Приведенный текст:

•••

В тот же день авиаписьмо Отто Гана с сенсационной новостью приходит в Стокгольм. И Лиза Мейтнер отвечает на него в тот же вечер, двадцать первого декабря: «Ваши результаты с радием ошеломляющи. Процесс, идущий с медленными нейтронами и приводящий к барию!.. Пока что мне трудно принять такой далеко идущий разрыв ядра, но мы уже пережили в ядерной физике столько неожиданностей, что нельзя сказать просто: это невозможно!». Это, конечно, еще нельзя считать официальным признанием от ученого-физика. Тем не менее Мейтнер, похоже, сразу свыклась с физической интерпретацией ее коллег-химиков. Это удивительно, ведь у нее почти не было времени на размышления. Свой комментарий она пишет в тот же вечер. Уж не вспомнила ли она в тот волнующий час Иду Ноддак, которая еще четыре года назад, после эксперимента Ферми, предсказывала распад ядра на «крупные обломки»?

Не секрет, что в Далеме свысока поговаривали о конкурентке в списке кандидатов на Нобелевскую премию: «Ган весьма грубо высказывался, что у него язык не повернется процитировать абсурдную гипотезу госпожи Ноддак о разрыве атома урана, иначе ему пришлось бы опасаться за свое доброе имя ученого». Далемское трио не жаловало госпожу Ноддак. И это чувство было взаимным. Но в высшей степени невероятно, чтобы ни Ган, ни Мейтнер не подумали о ней, употребляя в своих письмах ключевое слово — «разрыв» ядра. Податливая реакция Мейтнер на предложение Гана показывает и то, как велико еще их взаимное доверие. Она не ставит под сомнение далемские результаты и может порадоваться эксклюзивности сообщения. Еврейка в шведском изгнании посвящена, тогда как «арийские» физики в институте Гана даже не догадываются об удивительном эксперименте в соседней комнате. Для Гана и Штрассмана, в свою очередь, ее осторожное одобрение — стимул к продолжению усилий.

В своей благодарственной речи по случаю вручения Нобелевской премии Энрико Ферми называет «гесперием» предполагаемый трансурановый элемент 94. В греческой античности Гесперией возвышенно называли Италию. Однако в современной Гесперии царят отнюдь не возвышенные обстоятельства. В сентябре 1938 года Муссолини тоже вводит первые антисемитские законы. Одна фашистская газета упрекает Ферми, что его Институт физики превратился в синагогу. Католик и его еврейская жена Лаура решают навсегда покинуть Италию со своими двумя детьми. Ферми подает заявление итальянским властям на шестимесячную поездку в США. На самом деле у него уже есть предложение от Колумбийского университета в Нью-Йорке о профессуре. Так семья Ферми, воспользовавшись пребыванием в Стокгольме, двадцать четвертого декабря садится в Саутгэмптоне на пароход до Нью-Йорка. Служащая американской иммиграционной службы подвергла свежеиспеченного лауреата Нобелевской премии положенному по закону тесту на интеллект. И он выдержал этот экзамен. Лаура Ферми пишет:

— Сколько будет пятнадцать плюс двадцать семь? — спросила она Энрико.

•••

Условия задания:
Продолжите отрывок об открытии деления ядра, начав сразу после его последней фразы. Следующий далее материал существует отдельно от текста.

Предоставленный материал:
•••

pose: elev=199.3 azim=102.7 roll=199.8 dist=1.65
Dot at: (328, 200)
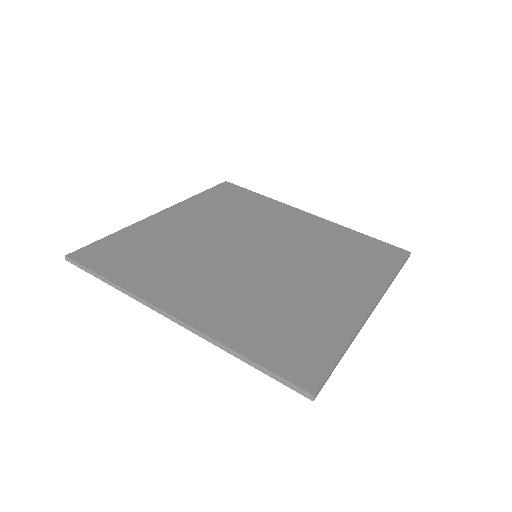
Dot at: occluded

•••

Ответ к заданию:
Тот невозмутимо ответил:

— Сорок два.

— Сколько будет двадцать девять, деленное на два?

— Четырнадцать с половиной, — сказал Энрико.

Убедившись, что он в здравом уме, служащая перешла к следующему кандидату.

В эту среду, двадцать первого декабря, Отто Ган тоже не находит покоя. Не дожидаясь ответа Мейтнер, он пишет ей поздним вечером еще одно письмо: «А как было бы хорошо, если б сейчас мы могли работать вместе, как прежде...» Начались рождественские праздники, и институт уже закрыт. Штрассман как раз отключает счетчики Гейгера, работавшие в непрерывном круглосуточном режиме. Но тут им обоим стало невтерпеж опубликовать результаты. Сообща они пишут статью о поразительной находке бария в облученном уране — элемента, который на тридцать шесть ядерных зарядов легче урана. «Мы не могли молчать о наших результатах, хотя они и были, может быть, абсурдны с точки зрения физики... В пятницу нашу статью отнесли в «Естественные науки». Издатель по телефону обещал, что она выйдет в номере от шестого января 1939 года. Далемцы торопятся первыми опубликовать свое открытие — хотя у них самих еще нет внятного физического объяснения. Но ведь их жесточайшие конкуренты в Париже и США тоже могли подойти к этому результату так же близко, как они сами.

Письма между Стокгольмом и Берлином разминулись, и Ган слишком поздно узнал, что Лиза Мейтнер в ту самую пятницу уехала в курортное местечко Кунгельв под Гётебогом на западном побережье Швеции. Там живет семья ее подруги Евы фон Бар-Бергиус. С ними она хочет отпраздновать свое первое Рождество в изгнании. Среди приглашенных и племянник Мейтнер, ядерный физик Отто Роберт Фриш. Ему тридцать четыре года, и он уже четыре года работает в институте Бора в Копенгагене. В качестве приветствия ему не терпится похвастаться тетке своим проектом нового гигантского магнита. Но она и слышать ничего не хочет, у нее своя сенсация: она дает ему прочесть письмо Гана.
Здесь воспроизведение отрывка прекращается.